Calling TTS seems to work very well. Please consider adding a JavaScript api. (Adding an api is too difficult for me because I don't have enough understanding of the code to estimate the changes)

krmanik commented 3 years ago

You should create PR for this, you have already implemented it. But first wait for maintainers of AnkiDroid to give feedback on this features.

I have also tried code like this. It works well. You may take some ideas from it. This function in AbstractFlashcardViewer.java The benefits of this will be custom language, tts engine, pitch and speed can be added/changed from user's js code.

 @JavascriptInterface
        public void ankiTextToSpeech(String text, String local) {
            ankiJStts = new TextToSpeech(getApplicationContext(), new TextToSpeech.OnInitListener() {
                @SuppressLint("NewApi")
                @Override
                public void onInit(int i) {
                    if (i == TextToSpeech.SUCCESS) {

                        int result = ankiJStts.setLanguage(new Locale(local));
                        if (result == TextToSpeech.LANG_MISSING_DATA || result == TextToSpeech.LANG_NOT_SUPPORTED) {
                            Timber.i("Not supported or missing language data.");

                        } else {
                            ankiJStts.speak(text, TextToSpeech.QUEUE_ADD, null, "0000000");
                        }

                    }
                }
            }, "com.google.android.tts");
        }

Usage:

<script> 
AnkiDroidJS.ankiTextToSpeech("你好!,世界", "zh_CN"); 
</script>
krmanik commented 3 years ago

Also this is old message in discord for this features from @mikehardy. that TTS stuff looks very interesting! If it works well and I wonder if we can "bend" the built-in / "core" TTS implemented in AnkiDroid to simply emit the necessary HTML/JS using that.
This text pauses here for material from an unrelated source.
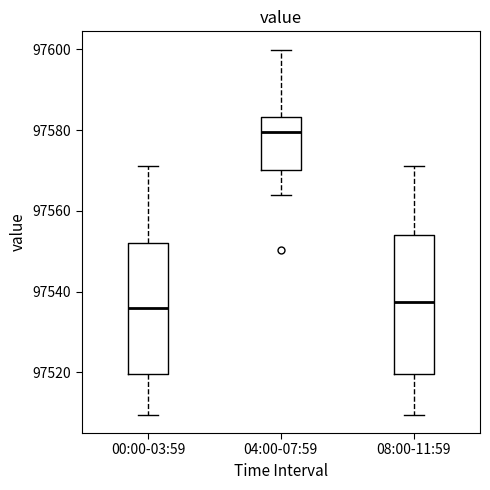

Which box is the tallest, from its lower edge to its upper edge?

08:00-11:59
mikunimaru commented 3 years ago

The video below is the cloze Speak on the user side that I first commented on.

https://user-images.githubusercontent.com/43168745/117621579-b3904580-b1ac-11eb-95fb-00f9948d3ed2.mp4

<script> 
var jsApi = {"version" : "0.0.1", "developer" : "dev@mail.com"};
var apiStatus = AnkiDroidJS.init(JSON.stringify(jsApi));

var cloze = document.querySelector(".cloze"); 
AnkiDroidJS.speak_experimental(cloze.textContent);
</script>

If the JavaScript TTS api is implemented, AnkiDroid will become even more powerful. I'm a novice when it comes to JAVA, so I'd rather leave the creation of pull requests to users who are familiar with JAVA.
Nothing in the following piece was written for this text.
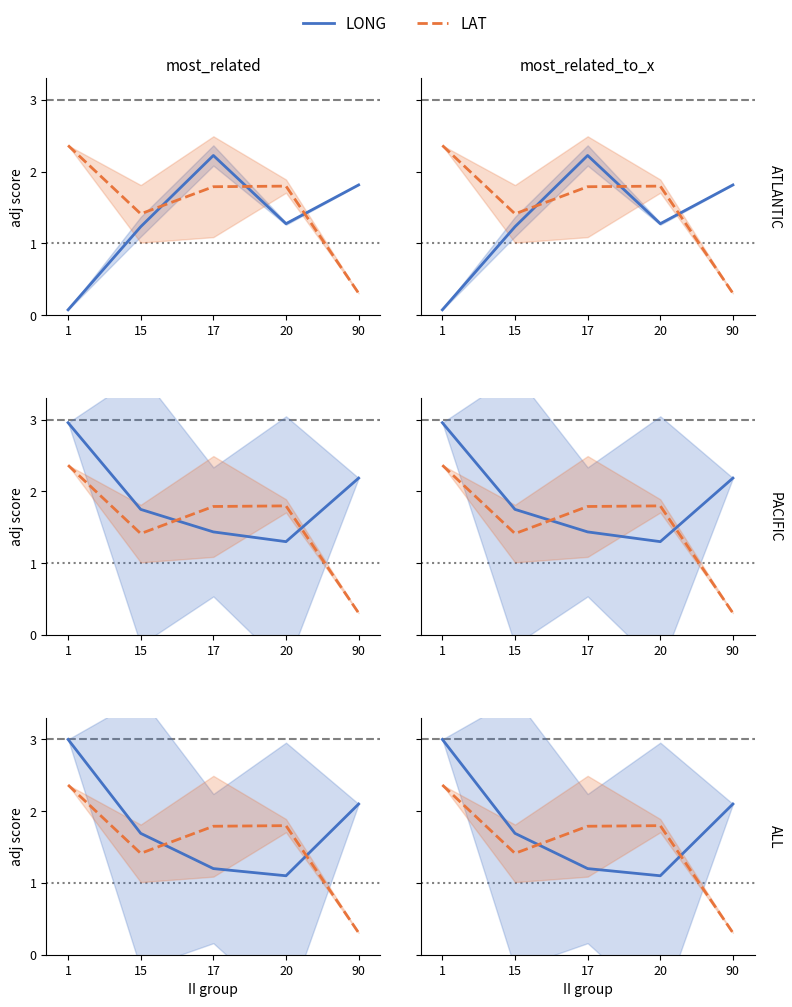

What is the average value of the LONG series?

1.8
mikehardy commented 3 years ago

Sure, propose a PR exposing TTS features via javascript, that's fine by me - just please make them generic so they are generally useful. I think that's a small hurdle though - I believe the only things we really do with TTS are start/stop the engine, start/stop speaking, add text to the speaking queue (?), and set a default TTS language for a deck (?)
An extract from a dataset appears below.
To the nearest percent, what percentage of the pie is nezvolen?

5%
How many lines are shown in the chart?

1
github-actions[bot] commented 3 years ago

Hello 👋, this issue has been opened for more than 2 months with no activity on it. If the issue is still here, please keep in mind that we need community support and help to fix it! Just comment something like still searching for solutions and if you found one, please open a pull request! You have 7 days until this gets closed automatically

david-allison commented 3 years ago

@mikunimaru FYI: We're in the process of accepting Anki Desktop style TTS.

https://github.com/ankidroid/Anki-Android/blob/253706a403cae606e6db455055a8b44e3b7ed662/AnkiDroid/src/main/java/com/ichi2/libanki/Sound.kt#L27-L37

I believe that this JS API is compatible with this class, but flagging it up in case we need to make changes before 2.16 goes out.